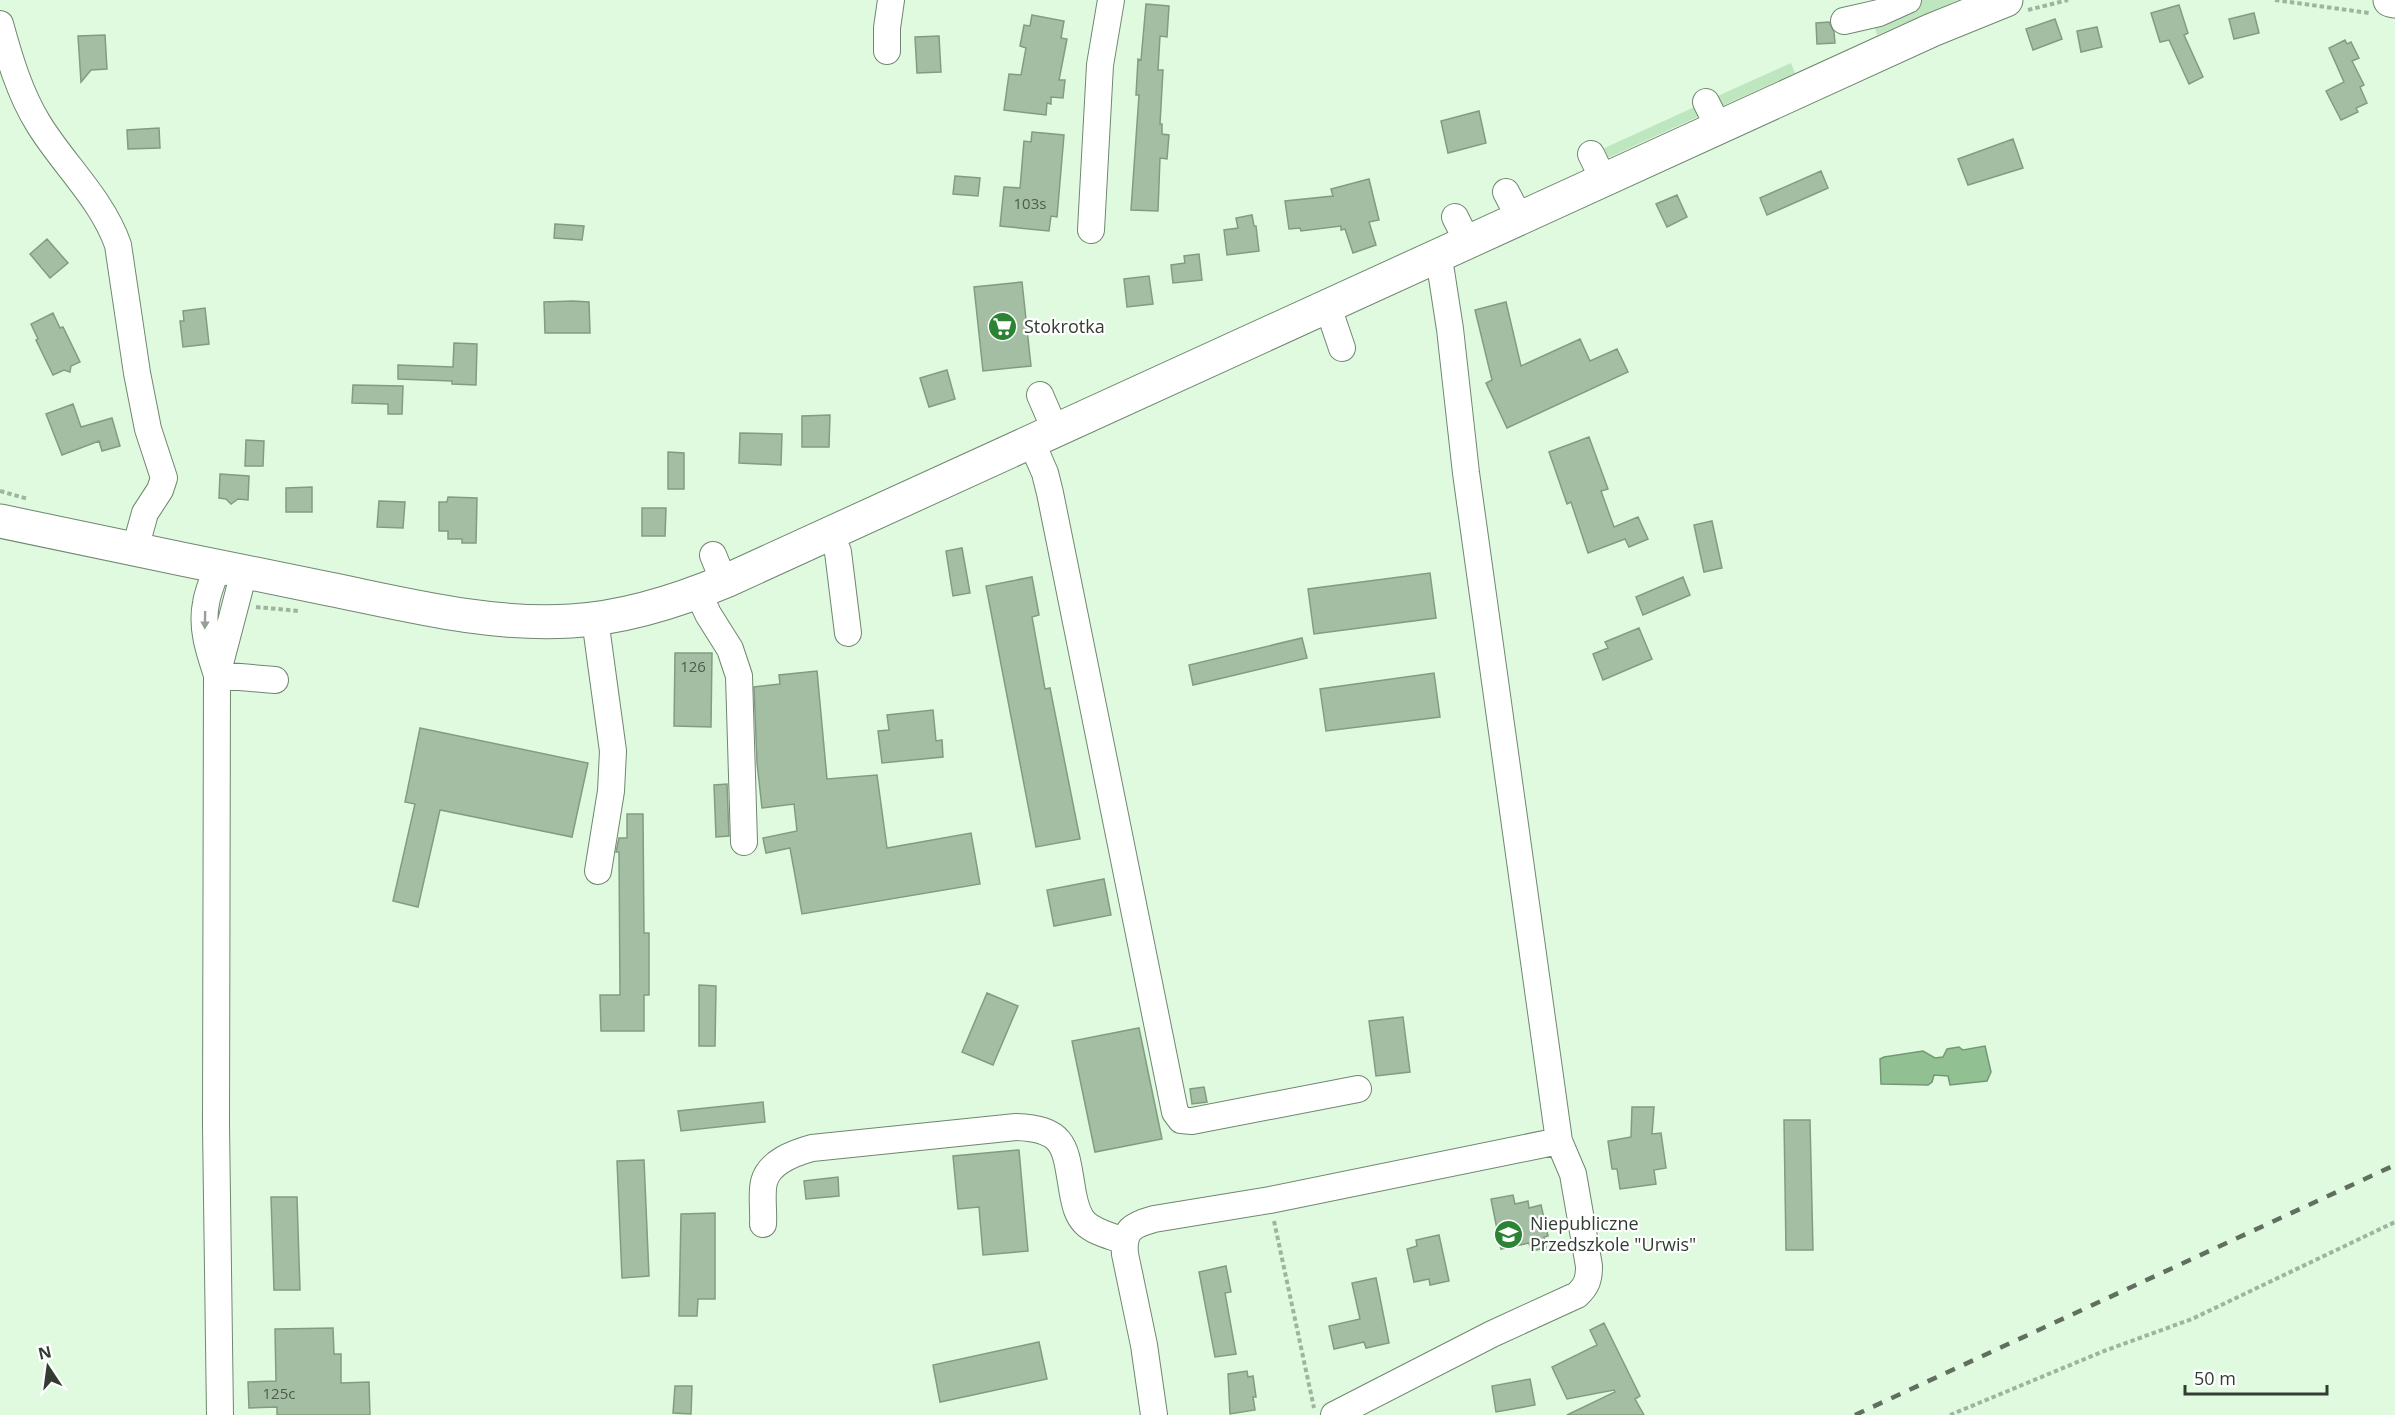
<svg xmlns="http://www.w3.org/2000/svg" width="2395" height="1415" viewBox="0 0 2395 1415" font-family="'Open Sans',sans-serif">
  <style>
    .green { fill: #bfe7bf }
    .water { fill: #91c092; stroke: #749875; stroke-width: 1.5 }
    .building { fill: #a4bea3; stroke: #829c82; stroke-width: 1.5 }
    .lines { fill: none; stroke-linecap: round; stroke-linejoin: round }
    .minor-casing { stroke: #6f876f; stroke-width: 28 }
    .major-casing { stroke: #6f876f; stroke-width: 35 }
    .path { stroke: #9fb49f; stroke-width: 4; stroke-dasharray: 4.5 3; stroke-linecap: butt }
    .minor { stroke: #fff; stroke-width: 26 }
    .major { stroke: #fff; stroke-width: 33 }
    .rail { stroke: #606f60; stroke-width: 4.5; stroke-dasharray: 10 10; stroke-linecap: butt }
    .oneway { fill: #989e98 }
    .labels { text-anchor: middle; stroke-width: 4.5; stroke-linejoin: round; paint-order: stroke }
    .number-label { font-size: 15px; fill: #4e5c4e }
    .poi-label { font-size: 18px; fill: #323c32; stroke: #fff; text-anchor: start }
  </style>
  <rect width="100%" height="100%" fill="#dffadf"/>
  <!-- green -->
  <path class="green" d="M1918 0H1958L1877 35 1873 21Z
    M1791 63 1795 73 1718 108 1711 99Z
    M1701 104 1704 114 1603 160 1598 151Z"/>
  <!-- water -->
  <path class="water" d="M1985 1046 1991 1072 1987 1081 1950 1085 1948 1076 1934 1075 1932 1082 1928 1085 1881 1084 1880 1059 1884 1057 1923 1051 1935 1058 1943 1057 1947 1049 1959 1047 1963 1050Z"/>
  <!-- building -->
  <path class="building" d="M1146 4 1169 6 1167 37 1160 36 1158 70H1163L1160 124H1162V134L1169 135 1167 159 1160 158 1158 211 1131 210 1139 95H1136L1138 59 1141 60Z
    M2179 5 2188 33 2184 35 2203 77 2189 84 2169 40 2160 42 2151 13Z
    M2254 13 2259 33 2234 39 2229 19Z
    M1032 15 1064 21 1061 38 1067 39 1059 80H1065L1063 98 1051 97V104L1047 103 1046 115 1004 110 1009 74 1021 75 1026 48 1020 46 1024 25 1030 26Z
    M2055 19 2062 39 2033 50 2026 29Z
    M1829 22 1834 32 1835 43 1817 44 1816 23Z
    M2097 27 2102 47 2081 52 2077 31Z
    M105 35 107 69 91 70 81 82 78 36Z
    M939 36 941 72 917 73 915 37Z
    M2345 40 2347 44 2351 42 2359 58 2352 61 2364 85 2360 87 2367 103 2356 108 2358 112 2341 120 2326 91 2344 82 2329 48Z
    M1479 111 1486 143 1448 153 1441 121Z
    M159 128 160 148 128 149 127 130Z
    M1032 132 1064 135 1057 217 1051 216 1049 231 1000 226 1004 187 1020 188 1024 141 1031 142Z
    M2013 139 2023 168 1968 185 1958 159Z
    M1821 171 1828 188 1767 215 1760 198Z
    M955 176 980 178 978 196 953 194Z
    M1369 179 1379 220 1369 222 1376 245 1353 253 1345 229 1341 230V226L1301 231 1300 228 1289 229 1285 201 1333 196 1331 189Z
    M1677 195 1687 217 1667 227 1656 204Z
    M1252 215 1254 226H1256L1259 251 1227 255 1224 230 1238 228 1236 218Z
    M555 224 584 226 582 240 554 238Z
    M47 239 68 263 50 278 30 254Z
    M1199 254 1202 280 1173 283 1171 265 1185 263 1184 256Z
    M1149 276 1153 304 1127 307 1124 279Z
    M1022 282 1031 366 983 371 974 287Z
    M573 301 589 302 590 333H545L544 302Z
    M1506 302 1521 366 1580 339 1590 361 1617 349 1628 372 1507 428 1486 383 1492 380 1475 310Z
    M205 308 209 344 183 347 180 321H184L183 311Z
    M53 313 60 328 63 327 80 362 71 366 70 372 64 370 53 375 36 340 38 339 31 324Z
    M454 343 477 344 476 385 452 384V381L398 379V365L453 367Z
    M947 370 955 399 929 407 920 378Z
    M353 385 403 386 402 414H388V404L352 403Z
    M73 404 81 427 112 418 120 446 102 451 99 441 62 455 46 414Z
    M830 415 829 447H802V416Z
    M740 433 782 434 781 465 739 463Z
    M1589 437 1608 489 1601 491 1614 527 1638 517 1648 539 1629 547 1625 539 1588 553 1571 502 1567 504 1549 452Z
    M246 440 264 441 263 466H245Z
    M668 452 684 453V489H668Z
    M220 474 249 476 248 500 238 499 231 504 226 499 219 498Z
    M312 487V512H286V488Z
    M448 497 477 498 476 543H462V539H448V531H439V502H447Z
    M379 501 405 502 403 528 377 527Z
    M642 508H666L665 536H642Z
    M1712 521 1722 568 1704 572 1694 525Z
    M962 548 970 593 953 596 946 551Z
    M1430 573 1436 618 1314 634 1308 589Z
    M1032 577 1039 615 1032 617 1045 689 1050 688 1080 839 1036 847 986 586Z
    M1683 577 1690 595 1643 615 1636 597Z
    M1639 628 1652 659 1603 680 1593 654 1608 648 1605 642Z
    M1302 638 1307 658 1193 685 1189 665Z
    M675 653H712L711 727 674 726Z
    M817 671 827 779 877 775 887 848 971 833 980 884 802 914 790 848 766 853 763 838 797 831 794 804 762 808 757 763 754 687 780 684 779 675Z
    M1434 673 1440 717 1326 731 1320 689Z
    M933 710 936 741 942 740 943 757 882 763 878 731 889 730 887 715Z
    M420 728 588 763 572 837 440 810 418 907 393 901 415 804 405 802Z
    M727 784 729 836 716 837 714 785Z
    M627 814H643L644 933H649V995H644V1031H601L600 995H620L619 852H616L619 838H627Z
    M1104 879 1111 915 1054 926 1047 890Z
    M699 985 716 986 715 1046H699Z
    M987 993 1018 1006 993 1065 962 1052Z
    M1403 1017 1410 1072 1376 1076 1369 1021Z
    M1139 1028 1162 1139 1095 1152 1072 1041Z
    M1204 1087 1207 1102 1192 1104 1190 1089Z
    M763 1102 765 1122 681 1131 678 1111Z
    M1632 1107H1654L1652 1134 1661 1133 1666 1168 1654 1170 1656 1184 1620 1189 1617 1169H1612L1608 1141 1631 1137Z
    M1784 1120H1810L1813 1250H1786Z
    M1019 1150 1028 1251 983 1255 979 1207 958 1209 953 1156Z
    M644 1160 649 1276 622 1278 617 1161Z
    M838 1177 839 1196 806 1199 804 1181Z
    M1513 1195 1515 1204 1528 1201 1529 1208 1541 1205 1548 1236 1544 1237 1546 1248 1531 1251 1529 1243 1501 1249 1491 1199Z
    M271 1197H297L300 1290H274Z
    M715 1213V1299H698L697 1316H679L681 1214Z
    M1439 1235 1449 1281 1430 1285 1429 1279 1414 1282 1407 1249 1417 1246 1416 1240Z
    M1226 1266 1231 1292 1225 1293 1236 1354 1215 1357 1199 1272Z
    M1376 1278 1389 1343 1366 1348 1364 1342 1334 1349 1329 1326 1360 1319 1352 1283Z
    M1604 1323 1640 1396 1635 1399 1644 1415H1567L1615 1392 1614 1390 1567 1399 1552 1367 1597 1345 1590 1330Z
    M333 1328 334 1354H341V1383L369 1382 370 1415H277V1407L249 1408 248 1382 276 1381 275 1329Z
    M1039 1342 1047 1379 940 1402 933 1365Z
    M1247 1371 1248 1377 1253 1376 1256 1397H1253L1255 1410 1230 1414 1228 1374Z
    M1530 1379 1535 1405 1496 1412 1492 1386Z
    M675 1386H692L691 1414 673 1413Z"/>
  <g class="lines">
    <defs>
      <path id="minor" d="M1844 21 1879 13 1908 0
        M0 24C9 57 20 94 38 123 62 163 102 199 118 245L137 373 148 429 164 478 160 490 145 513 135 549
        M887 51V28L891 0
        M1706 102 1719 128
        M1591 154 1604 181
        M1506 192 1520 219
        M1455 217 1468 243
        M1091 230 1100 65 1111 0
        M1328 307 1342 348
        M1040 395 1056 432
        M1032 443 1045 473 1050 493 1175 1112 1181 1120 1192 1121 1358 1089
        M831 534 838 552 848 633
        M713 555 724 582
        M698 592 708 614 730 649 739 676 744 842
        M595 619 613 751 611 791 598 871
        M217 675C209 651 201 628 206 603 208 590 214 579 217 566
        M217 675 275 680
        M763 1224C764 1212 761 1194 764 1182 769 1162 794 1153 812 1148L1016 1127C1068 1129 1065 1149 1073 1194 1075 1204 1077 1215 1085 1223 1095 1233 1112 1236 1124 1241
        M220 1415 216 1125 217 675 244 572
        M1154 1415 1144 1345 1125 1254C1123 1230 1132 1225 1154 1219L1270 1200 1559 1141 1466 473 1450 329 1441 271 1436 257
        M1334 1415 1492 1334 1577 1295C1587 1286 1589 1279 1589 1266L1573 1174 1559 1141"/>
      <path id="major" d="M2390 0 2395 1
        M0 521C110 544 219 567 329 589 408 605 489 626 571 621 625 618 678 601 728 580L1932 30 2006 0"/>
    </defs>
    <!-- minor casing -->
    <use href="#minor" class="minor-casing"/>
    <!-- major casing -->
    <use href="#major" class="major-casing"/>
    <!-- path -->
    <path class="path" d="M2275 0 2369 13
      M2028 10 2068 0
      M0 491 28 499
      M256 607 299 611
      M1274 1221 1314 1408
      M1950 1415 2104 1351 2192 1319 2395 1222"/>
    <!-- minor -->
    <use href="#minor" class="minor"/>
    <!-- major -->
    <use href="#major" class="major"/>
    <!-- rail -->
    <path class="rail" d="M1855 1415 2395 1165"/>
  </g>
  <!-- one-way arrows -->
  <defs><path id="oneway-solid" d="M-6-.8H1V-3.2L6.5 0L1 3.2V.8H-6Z" transform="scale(1.5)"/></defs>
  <use class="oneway" href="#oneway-solid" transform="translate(205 620) rotate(91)"/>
  <!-- icons -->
  <defs>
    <symbol id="supermarket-disc" viewBox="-11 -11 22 22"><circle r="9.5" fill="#2b8434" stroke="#fff"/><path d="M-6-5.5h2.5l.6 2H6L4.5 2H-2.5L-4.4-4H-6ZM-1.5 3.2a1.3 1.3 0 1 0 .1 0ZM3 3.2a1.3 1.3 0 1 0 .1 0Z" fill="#fff"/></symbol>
    <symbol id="school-disc" viewBox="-11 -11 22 22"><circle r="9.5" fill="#2b8434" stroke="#fff"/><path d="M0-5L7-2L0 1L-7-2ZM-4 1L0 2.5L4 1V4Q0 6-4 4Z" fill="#fff"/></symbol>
  </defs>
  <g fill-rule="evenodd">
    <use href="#supermarket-disc" x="986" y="310" width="33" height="33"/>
    <use href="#school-disc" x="1492" y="1218" width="33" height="33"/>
  </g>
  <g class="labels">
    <!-- number labels -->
    <g class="number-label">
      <text x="1030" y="209">103s</text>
      <text x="693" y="672">126</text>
      <text x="279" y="1399">125c</text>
    </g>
    <!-- poi labels -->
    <g class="poi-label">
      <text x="1024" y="333">Stokrotka</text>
      <text x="1530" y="1230">Niepubliczne<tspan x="1530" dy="21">Przedszkole "Urwis"</tspan></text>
    </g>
  </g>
  <!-- north arrow -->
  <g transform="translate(48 1367) rotate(347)" stroke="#ffffff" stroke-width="4.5" paint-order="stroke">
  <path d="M0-4.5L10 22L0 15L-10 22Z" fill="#323c32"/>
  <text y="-9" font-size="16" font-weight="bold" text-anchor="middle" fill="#323c32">N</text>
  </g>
  <!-- scale -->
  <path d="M2185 1385v9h142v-9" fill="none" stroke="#323c32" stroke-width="3"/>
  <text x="2194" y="1385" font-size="18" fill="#323c32" stroke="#ffffff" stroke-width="4.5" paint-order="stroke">50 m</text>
</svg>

_____

Retype only this portion of the data above: the line containing "M573 301 589 302 590 333H545L544 302Z", the line containing "M1632 1107H1654L1652 1134", and all lines between them, exactly.

    M573 301 589 302 590 333H545L544 302Z
    M1506 302 1521 366 1580 339 1590 361 1617 349 1628 372 1507 428 1486 383 1492 380 1475 310Z
    M205 308 209 344 183 347 180 321H184L183 311Z
    M53 313 60 328 63 327 80 362 71 366 70 372 64 370 53 375 36 340 38 339 31 324Z
    M454 343 477 344 476 385 452 384V381L398 379V365L453 367Z
    M947 370 955 399 929 407 920 378Z
    M353 385 403 386 402 414H388V404L352 403Z
    M73 404 81 427 112 418 120 446 102 451 99 441 62 455 46 414Z
    M830 415 829 447H802V416Z
    M740 433 782 434 781 465 739 463Z
    M1589 437 1608 489 1601 491 1614 527 1638 517 1648 539 1629 547 1625 539 1588 553 1571 502 1567 504 1549 452Z
    M246 440 264 441 263 466H245Z
    M668 452 684 453V489H668Z
    M220 474 249 476 248 500 238 499 231 504 226 499 219 498Z
    M312 487V512H286V488Z
    M448 497 477 498 476 543H462V539H448V531H439V502H447Z
    M379 501 405 502 403 528 377 527Z
    M642 508H666L665 536H642Z
    M1712 521 1722 568 1704 572 1694 525Z
    M962 548 970 593 953 596 946 551Z
    M1430 573 1436 618 1314 634 1308 589Z
    M1032 577 1039 615 1032 617 1045 689 1050 688 1080 839 1036 847 986 586Z
    M1683 577 1690 595 1643 615 1636 597Z
    M1639 628 1652 659 1603 680 1593 654 1608 648 1605 642Z
    M1302 638 1307 658 1193 685 1189 665Z
    M675 653H712L711 727 674 726Z
    M817 671 827 779 877 775 887 848 971 833 980 884 802 914 790 848 766 853 763 838 797 831 794 804 762 808 757 763 754 687 780 684 779 675Z
    M1434 673 1440 717 1326 731 1320 689Z
    M933 710 936 741 942 740 943 757 882 763 878 731 889 730 887 715Z
    M420 728 588 763 572 837 440 810 418 907 393 901 415 804 405 802Z
    M727 784 729 836 716 837 714 785Z
    M627 814H643L644 933H649V995H644V1031H601L600 995H620L619 852H616L619 838H627Z
    M1104 879 1111 915 1054 926 1047 890Z
    M699 985 716 986 715 1046H699Z
    M987 993 1018 1006 993 1065 962 1052Z
    M1403 1017 1410 1072 1376 1076 1369 1021Z
    M1139 1028 1162 1139 1095 1152 1072 1041Z
    M1204 1087 1207 1102 1192 1104 1190 1089Z
    M763 1102 765 1122 681 1131 678 1111Z
    M1632 1107H1654L1652 1134 1661 1133 1666 1168 1654 1170 1656 1184 1620 1189 1617 1169H1612L1608 1141 1631 1137Z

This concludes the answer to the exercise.